Selected extract |
=====
When I place the bottles over my seedlings, if the surrounding ground is soft, I can push the bottles down into the soil an inch or two, which secures them from toppling or getting blown about in the wind. We have had some windy days, but I have only had a couple of bottles desert their posts. With the fence around the garden — which is really not fencing at all, but deer netting secured to stakes — none have blown away to liter my neighbors’ yards. When I covered the spinach seedlings, which had sprouted in place in their garden setting, I soon learned to loosen the soil surrounding them with my hand spade before attempting to secure the bottles over them. Otherwise, the flimsy plastic of the bottles curls under and the cloches don’t stay in place.
One of the reasons I really like the cloches is that I can pile up the mulch fairly thickly around the plants and close to each individual plant without smothering the seedlings underneath. As the mulch settles into place and weathers down after steady rains, it forms a nice ring around the plants without actually touching the stems. My regular readers may recall that I have been fighting unusually high pH levels in my soil — it measured above 7.5 when we first turned over the soil in March — and after an initial application of aluminum sulfate that brought the pH down to just under 7.0, I have been attempting to maintain and perhaps lower that a bit more with pine needle mulch, graciously provided by my next-door neighbors. The cloches help prevent the needles from actually touching the seedlings, thus avoiding any possible burning from their high acid content.
=====
Information given |
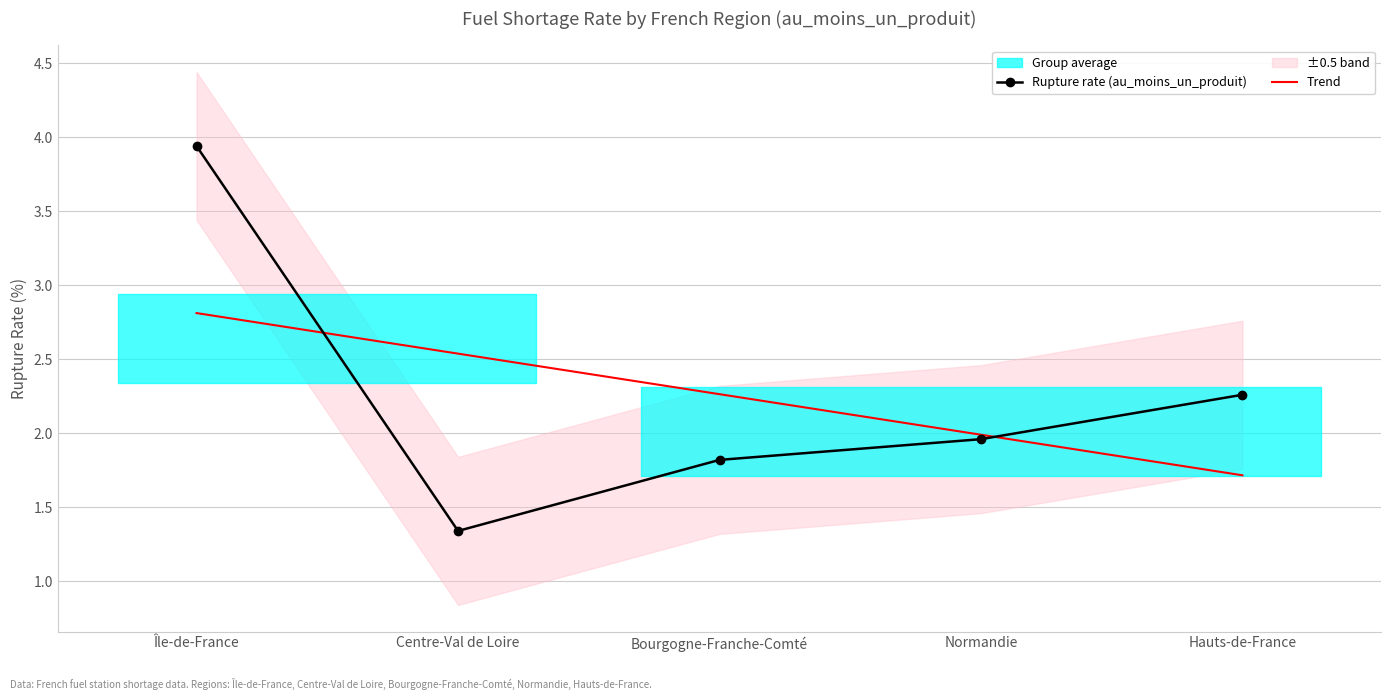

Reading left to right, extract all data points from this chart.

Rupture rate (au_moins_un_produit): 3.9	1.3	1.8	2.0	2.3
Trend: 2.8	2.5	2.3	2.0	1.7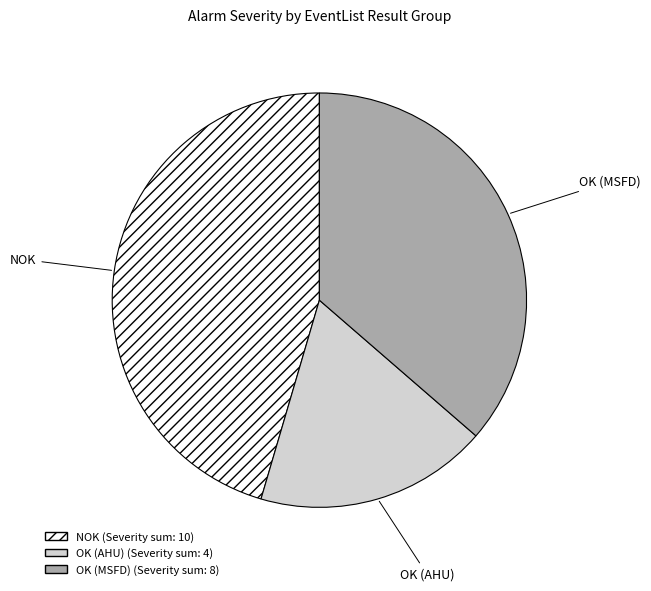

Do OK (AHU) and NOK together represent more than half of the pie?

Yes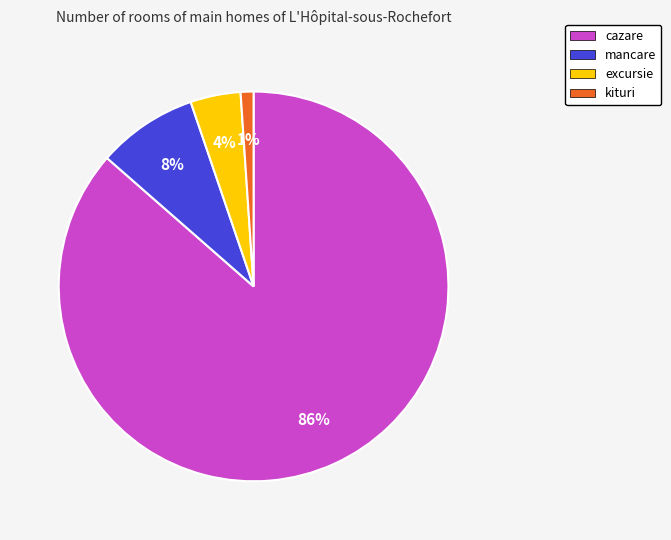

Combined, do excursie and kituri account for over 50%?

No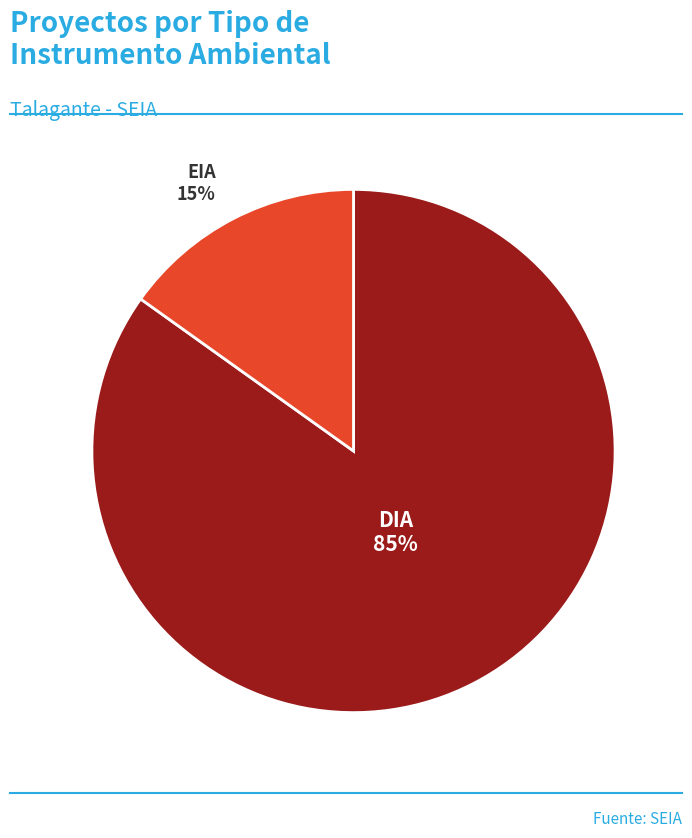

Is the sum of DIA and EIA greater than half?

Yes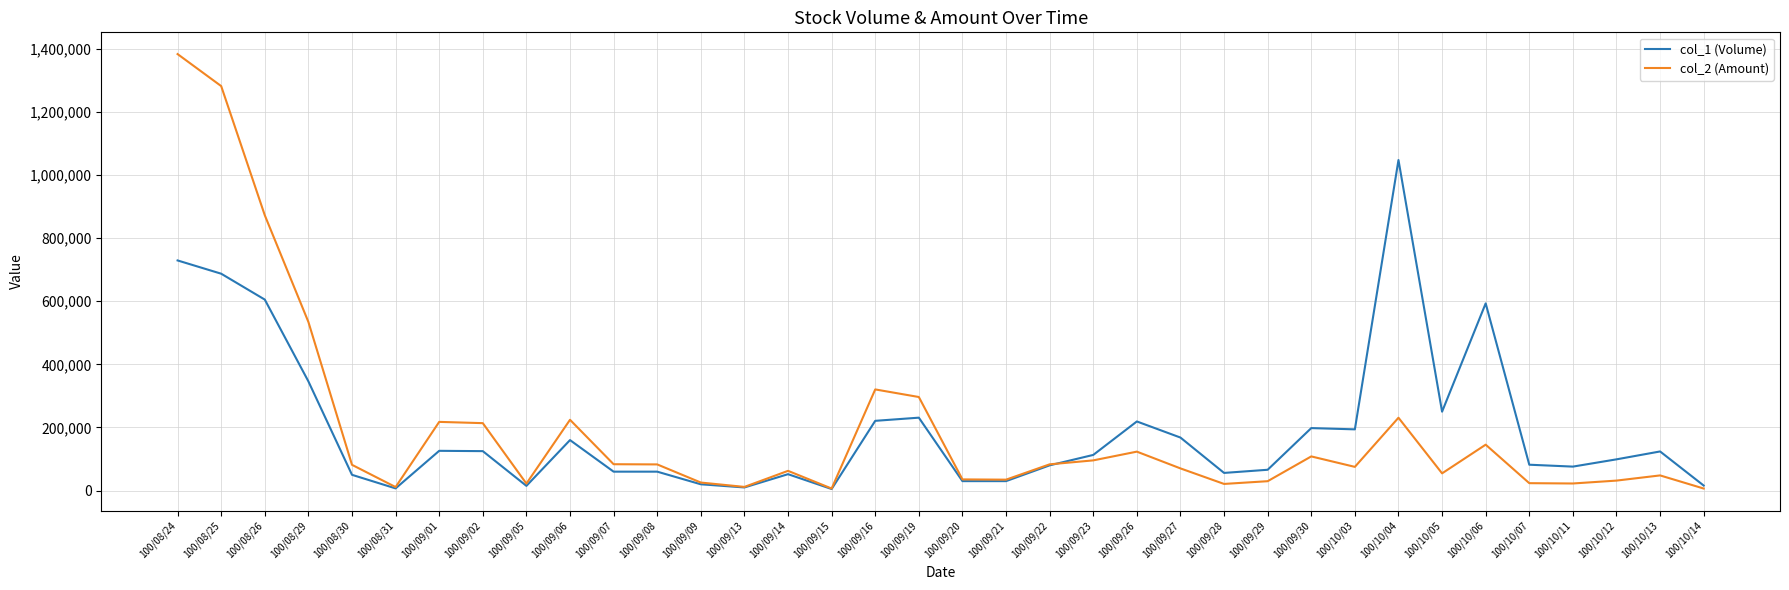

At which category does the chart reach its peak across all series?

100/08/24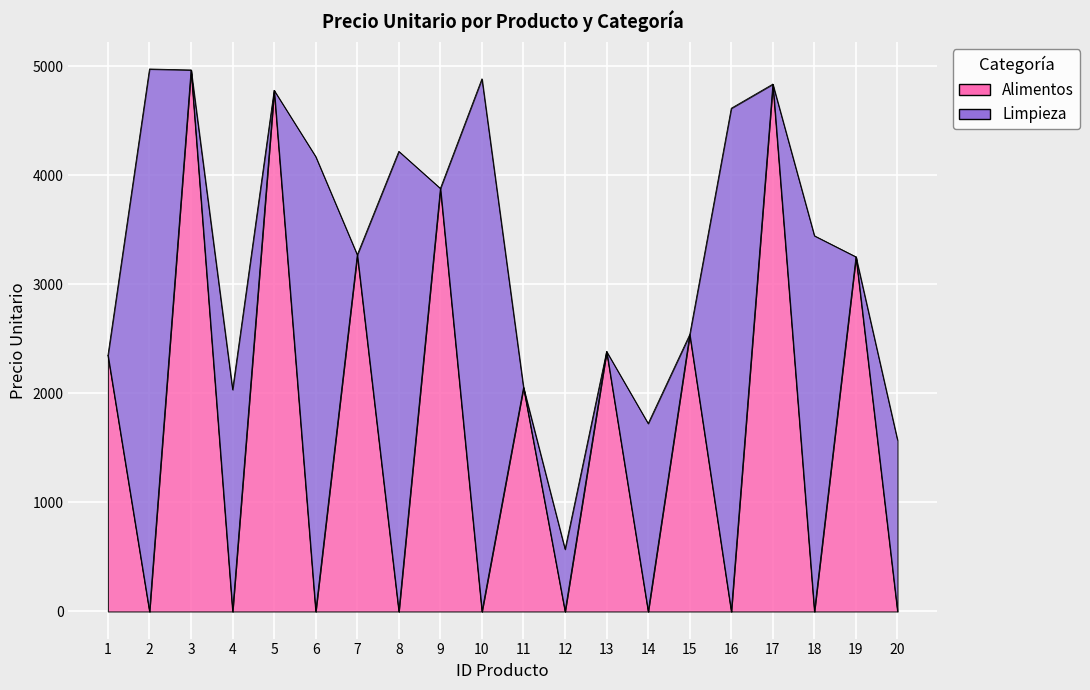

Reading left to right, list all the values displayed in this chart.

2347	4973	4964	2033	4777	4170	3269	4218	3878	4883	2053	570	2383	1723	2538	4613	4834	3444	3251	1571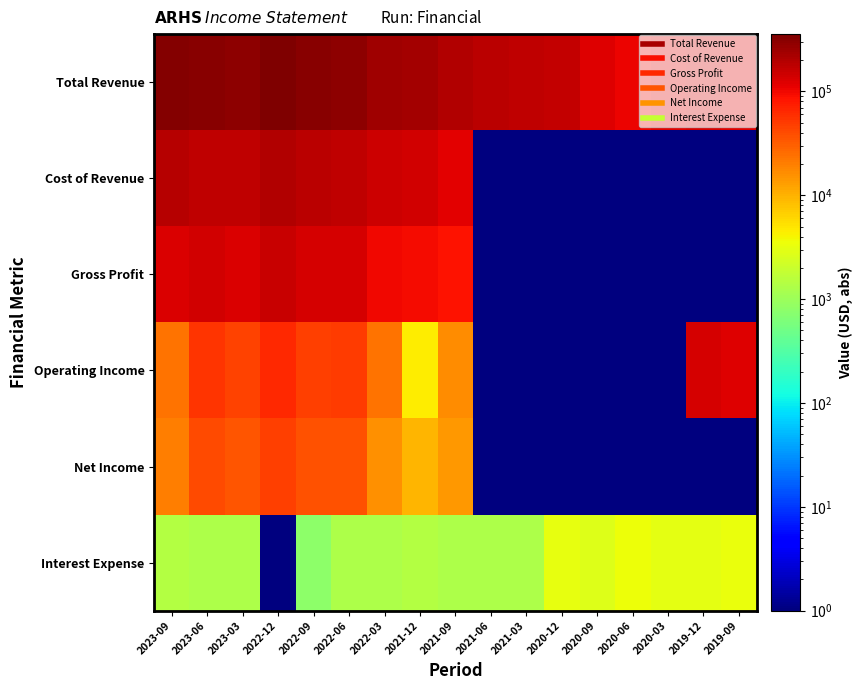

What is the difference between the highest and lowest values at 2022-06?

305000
=====
Assignment | Reproduce the entire passage on bottle cloches word for word. These entries come from a separate source.

Written solution |
When I place the bottles over my seedlings, if the surrounding ground is soft, I can push the bottles down into the soil an inch or two, which secures them from toppling or getting blown about in the wind. We have had some windy days, but I have only had a couple of bottles desert their posts. With the fence around the garden — which is really not fencing at all, but deer netting secured to stakes — none have blown away to liter my neighbors’ yards. When I covered the spinach seedlings, which had sprouted in place in their garden setting, I soon learned to loosen the soil surrounding them with my hand spade before attempting to secure the bottles over them. Otherwise, the flimsy plastic of the bottles curls under and the cloches don’t stay in place.
One of the reasons I really like the cloches is that I can pile up the mulch fairly thickly around the plants and close to each individual plant without smothering the seedlings underneath. As the mulch settles into place and weathers down after steady rains, it forms a nice ring around the plants without actually touching the stems. My regular readers may recall that I have been fighting unusually high pH levels in my soil — it measured above 7.5 when we first turned over the soil in March — and after an initial application of aluminum sulfate that brought the pH down to just under 7.0, I have been attempting to maintain and perhaps lower that a bit more with pine needle mulch, graciously provided by my next-door neighbors. The cloches help prevent the needles from actually touching the seedlings, thus avoiding any possible burning from their high acid content.